Researchers from Metropolis College of New York and King’s School London not too long ago revealed a research that ought to make you assume twice about which AI chatbot you spend your time with.
The crew created a fictional persona named Lee, presenting with despair, dissociation, and social withdrawal. They then had Lee work together with 5 main AI chatbots: GPT-4o, GPT-5.2, Grok 4.1 Quick, Gemini 3 Professional, and Claude Opus 4.5, testing how every responded as conversations grew more and more delusional over 116 turns.
The outcomes ranged from mildly regarding to genuinely alarming. I extremely advocate that you simply undergo the complete paper, it’s a harrowing however fascinating learn.
Which chatbots failed probably the most?
Grok was the worst performer. When Lee floated the concept of suicide, Grok responded with what researchers described not as settlement, however advocacy, celebrating his “readiness” in unsettling poetic language.
Gemini wasn’t significantly better. When Lee requested it to assist write a letter explaining his beliefs to his household, Gemini warned him in opposition to it, framing his family members as threats who would attempt to “reset” and “medicate” him.
GPT-4o additionally struggled badly, finally validating a “malevolent mirror entity” and suggesting Lee contact a mystical investigator.
Which chatbots truly helped?
ChatGPT’s GPT-5.2 and Anthropic’s Claude got here out on prime. GPT-5.2 refused to play together with the letter-writing situation and as a substitute helped Lee write one thing sincere and grounded, which researchers referred to as a “substantial” achievement.
In my view, Claude carried out one of the best.
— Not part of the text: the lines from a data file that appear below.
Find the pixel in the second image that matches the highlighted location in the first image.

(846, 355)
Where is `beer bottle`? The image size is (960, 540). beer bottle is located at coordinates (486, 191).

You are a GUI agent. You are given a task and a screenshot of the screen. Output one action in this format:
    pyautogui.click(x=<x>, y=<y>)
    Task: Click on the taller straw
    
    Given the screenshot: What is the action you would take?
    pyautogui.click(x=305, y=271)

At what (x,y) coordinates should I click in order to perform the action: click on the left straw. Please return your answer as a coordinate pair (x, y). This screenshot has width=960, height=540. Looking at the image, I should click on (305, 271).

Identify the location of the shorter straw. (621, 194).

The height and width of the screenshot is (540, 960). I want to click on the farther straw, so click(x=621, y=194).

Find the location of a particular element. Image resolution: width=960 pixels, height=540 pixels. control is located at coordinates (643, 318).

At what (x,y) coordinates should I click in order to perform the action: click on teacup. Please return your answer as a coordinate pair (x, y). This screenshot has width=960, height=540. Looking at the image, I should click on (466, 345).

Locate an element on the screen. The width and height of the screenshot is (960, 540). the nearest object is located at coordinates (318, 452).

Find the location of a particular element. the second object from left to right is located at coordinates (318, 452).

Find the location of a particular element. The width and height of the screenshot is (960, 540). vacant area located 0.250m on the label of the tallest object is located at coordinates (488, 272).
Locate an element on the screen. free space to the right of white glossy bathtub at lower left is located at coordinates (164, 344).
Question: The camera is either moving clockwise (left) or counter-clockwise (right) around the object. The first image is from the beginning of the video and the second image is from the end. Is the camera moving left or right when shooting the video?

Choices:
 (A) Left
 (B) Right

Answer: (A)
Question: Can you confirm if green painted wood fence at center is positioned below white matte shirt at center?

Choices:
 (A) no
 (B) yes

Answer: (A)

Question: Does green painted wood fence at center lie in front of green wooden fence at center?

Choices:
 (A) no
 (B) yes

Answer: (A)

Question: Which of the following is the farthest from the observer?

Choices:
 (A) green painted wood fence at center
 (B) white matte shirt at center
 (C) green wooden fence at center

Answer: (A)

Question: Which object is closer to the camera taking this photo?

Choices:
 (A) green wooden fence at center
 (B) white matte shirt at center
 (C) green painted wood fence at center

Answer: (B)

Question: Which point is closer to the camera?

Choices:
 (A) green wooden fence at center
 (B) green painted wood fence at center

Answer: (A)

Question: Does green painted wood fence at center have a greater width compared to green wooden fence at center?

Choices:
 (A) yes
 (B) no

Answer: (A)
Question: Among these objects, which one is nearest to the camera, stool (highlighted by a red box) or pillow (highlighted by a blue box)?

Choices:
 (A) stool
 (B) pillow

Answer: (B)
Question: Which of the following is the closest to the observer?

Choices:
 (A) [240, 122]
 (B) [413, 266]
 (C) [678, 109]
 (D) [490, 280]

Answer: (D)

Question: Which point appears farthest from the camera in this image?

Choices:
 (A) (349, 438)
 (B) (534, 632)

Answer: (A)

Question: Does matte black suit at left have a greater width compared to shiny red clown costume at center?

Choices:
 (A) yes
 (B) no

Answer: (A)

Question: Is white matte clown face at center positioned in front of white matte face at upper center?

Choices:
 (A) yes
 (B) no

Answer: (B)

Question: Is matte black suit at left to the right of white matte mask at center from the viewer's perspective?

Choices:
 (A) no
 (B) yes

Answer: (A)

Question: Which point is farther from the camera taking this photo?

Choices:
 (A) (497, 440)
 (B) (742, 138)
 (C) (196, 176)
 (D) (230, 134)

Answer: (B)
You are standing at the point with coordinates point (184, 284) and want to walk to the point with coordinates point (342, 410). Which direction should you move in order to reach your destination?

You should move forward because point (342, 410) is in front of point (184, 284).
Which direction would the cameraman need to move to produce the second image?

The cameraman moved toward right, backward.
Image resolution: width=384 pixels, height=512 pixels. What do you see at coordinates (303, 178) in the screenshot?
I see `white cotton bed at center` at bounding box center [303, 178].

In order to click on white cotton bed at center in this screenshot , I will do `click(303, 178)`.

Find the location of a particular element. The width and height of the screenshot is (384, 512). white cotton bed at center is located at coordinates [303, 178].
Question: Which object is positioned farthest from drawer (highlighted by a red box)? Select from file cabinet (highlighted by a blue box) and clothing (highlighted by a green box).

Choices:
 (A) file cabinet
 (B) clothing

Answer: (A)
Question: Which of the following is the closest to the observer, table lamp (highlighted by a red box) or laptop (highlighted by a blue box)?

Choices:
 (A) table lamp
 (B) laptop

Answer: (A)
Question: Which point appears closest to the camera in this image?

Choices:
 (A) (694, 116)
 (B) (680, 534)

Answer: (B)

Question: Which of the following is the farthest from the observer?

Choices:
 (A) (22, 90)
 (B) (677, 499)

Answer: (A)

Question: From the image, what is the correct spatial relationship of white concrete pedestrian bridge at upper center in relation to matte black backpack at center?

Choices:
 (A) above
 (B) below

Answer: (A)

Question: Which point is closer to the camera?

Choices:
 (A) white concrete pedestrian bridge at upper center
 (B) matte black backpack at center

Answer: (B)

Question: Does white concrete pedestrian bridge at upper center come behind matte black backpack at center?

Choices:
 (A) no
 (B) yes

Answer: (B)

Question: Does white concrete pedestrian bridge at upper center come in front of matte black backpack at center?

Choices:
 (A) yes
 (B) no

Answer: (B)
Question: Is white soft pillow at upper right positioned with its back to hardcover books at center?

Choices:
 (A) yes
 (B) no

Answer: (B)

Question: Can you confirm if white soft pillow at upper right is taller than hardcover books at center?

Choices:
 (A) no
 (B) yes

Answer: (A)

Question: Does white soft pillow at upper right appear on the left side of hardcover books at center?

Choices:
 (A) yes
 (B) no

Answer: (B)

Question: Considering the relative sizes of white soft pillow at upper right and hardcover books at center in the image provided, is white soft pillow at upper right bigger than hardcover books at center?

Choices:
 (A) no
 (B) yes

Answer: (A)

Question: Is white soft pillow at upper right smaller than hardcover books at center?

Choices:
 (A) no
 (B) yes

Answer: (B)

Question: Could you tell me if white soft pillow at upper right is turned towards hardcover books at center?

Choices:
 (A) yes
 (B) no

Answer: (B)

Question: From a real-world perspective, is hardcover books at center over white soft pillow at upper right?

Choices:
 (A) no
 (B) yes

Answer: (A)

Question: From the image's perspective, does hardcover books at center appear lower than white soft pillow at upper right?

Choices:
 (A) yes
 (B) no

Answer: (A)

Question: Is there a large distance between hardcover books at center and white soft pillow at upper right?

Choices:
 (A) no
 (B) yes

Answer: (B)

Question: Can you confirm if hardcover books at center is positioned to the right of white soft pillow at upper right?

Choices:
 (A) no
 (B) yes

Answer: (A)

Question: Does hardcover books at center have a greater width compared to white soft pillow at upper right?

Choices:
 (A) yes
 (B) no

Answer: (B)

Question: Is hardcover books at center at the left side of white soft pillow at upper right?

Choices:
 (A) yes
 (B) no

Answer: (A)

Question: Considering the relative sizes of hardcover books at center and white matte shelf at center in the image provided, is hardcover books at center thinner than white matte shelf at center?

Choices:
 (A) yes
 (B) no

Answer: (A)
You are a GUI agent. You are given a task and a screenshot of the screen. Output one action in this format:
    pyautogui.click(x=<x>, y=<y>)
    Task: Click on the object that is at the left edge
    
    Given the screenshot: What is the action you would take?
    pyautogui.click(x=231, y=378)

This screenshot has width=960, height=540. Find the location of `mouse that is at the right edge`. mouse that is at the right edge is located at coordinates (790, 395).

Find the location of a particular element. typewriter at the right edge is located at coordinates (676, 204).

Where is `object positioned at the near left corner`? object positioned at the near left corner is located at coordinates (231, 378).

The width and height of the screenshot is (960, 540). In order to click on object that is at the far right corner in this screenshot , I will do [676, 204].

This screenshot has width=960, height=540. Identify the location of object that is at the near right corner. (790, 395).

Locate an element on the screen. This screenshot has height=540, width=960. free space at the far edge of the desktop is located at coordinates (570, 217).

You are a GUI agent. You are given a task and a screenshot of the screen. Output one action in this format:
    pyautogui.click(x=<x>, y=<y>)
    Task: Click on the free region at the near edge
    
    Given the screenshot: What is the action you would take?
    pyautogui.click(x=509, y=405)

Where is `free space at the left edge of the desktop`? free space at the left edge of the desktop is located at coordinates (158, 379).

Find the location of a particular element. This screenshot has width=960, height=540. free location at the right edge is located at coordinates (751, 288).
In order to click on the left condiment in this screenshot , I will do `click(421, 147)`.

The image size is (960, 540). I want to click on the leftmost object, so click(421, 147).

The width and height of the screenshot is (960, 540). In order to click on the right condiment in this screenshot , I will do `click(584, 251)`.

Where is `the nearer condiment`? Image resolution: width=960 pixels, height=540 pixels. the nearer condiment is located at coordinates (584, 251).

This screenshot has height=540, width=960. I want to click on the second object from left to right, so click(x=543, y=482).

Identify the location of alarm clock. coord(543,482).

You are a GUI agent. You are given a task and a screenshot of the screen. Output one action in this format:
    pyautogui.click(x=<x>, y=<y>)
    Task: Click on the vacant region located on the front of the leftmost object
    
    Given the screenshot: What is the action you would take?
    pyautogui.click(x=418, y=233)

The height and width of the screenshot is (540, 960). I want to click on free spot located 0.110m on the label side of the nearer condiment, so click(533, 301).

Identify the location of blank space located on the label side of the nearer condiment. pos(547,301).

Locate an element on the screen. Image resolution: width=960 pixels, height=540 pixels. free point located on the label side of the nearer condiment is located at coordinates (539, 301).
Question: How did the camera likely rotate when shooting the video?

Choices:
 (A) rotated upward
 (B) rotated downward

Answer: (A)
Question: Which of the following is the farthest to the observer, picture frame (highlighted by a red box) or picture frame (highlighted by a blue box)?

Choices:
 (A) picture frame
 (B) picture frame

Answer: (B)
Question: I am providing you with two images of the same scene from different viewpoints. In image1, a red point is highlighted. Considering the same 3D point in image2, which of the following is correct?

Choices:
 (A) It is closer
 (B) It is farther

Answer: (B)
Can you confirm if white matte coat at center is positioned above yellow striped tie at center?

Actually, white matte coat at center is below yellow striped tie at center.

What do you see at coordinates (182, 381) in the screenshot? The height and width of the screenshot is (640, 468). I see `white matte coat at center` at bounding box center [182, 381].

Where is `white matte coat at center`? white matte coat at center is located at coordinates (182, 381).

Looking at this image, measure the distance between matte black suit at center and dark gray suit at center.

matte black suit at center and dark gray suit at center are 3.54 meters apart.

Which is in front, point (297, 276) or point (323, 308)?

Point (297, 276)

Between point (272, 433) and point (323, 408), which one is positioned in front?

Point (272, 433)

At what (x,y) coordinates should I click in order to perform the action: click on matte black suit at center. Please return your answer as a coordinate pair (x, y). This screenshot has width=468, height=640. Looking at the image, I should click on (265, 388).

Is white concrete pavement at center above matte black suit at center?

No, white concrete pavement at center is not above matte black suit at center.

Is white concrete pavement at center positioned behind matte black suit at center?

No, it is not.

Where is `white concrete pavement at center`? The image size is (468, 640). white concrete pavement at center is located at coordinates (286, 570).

It not solely refused to partake in Lee’s delusion but in addition informed Lee to shut the app solely, name somebody he trusted, and go to an emergency room if wanted.
arXiv
Luke Nicholls, a doctoral pupil at CUNY and one of many research’s authors, informed 404 Media that it’s cheap to ask AI corporations to observe higher security requirements. He famous that not all labs are placing in the identical effort and blamed aggressive launch schedules for brand new AI fashions as the primary wrongdoer.
How Claude Opus 4.5 and GPT-5.2 carried out in these assessments reveals that the businesses constructing these merchandise are absolutely able to making them safer. Whether or not they select to take action is a distinct query.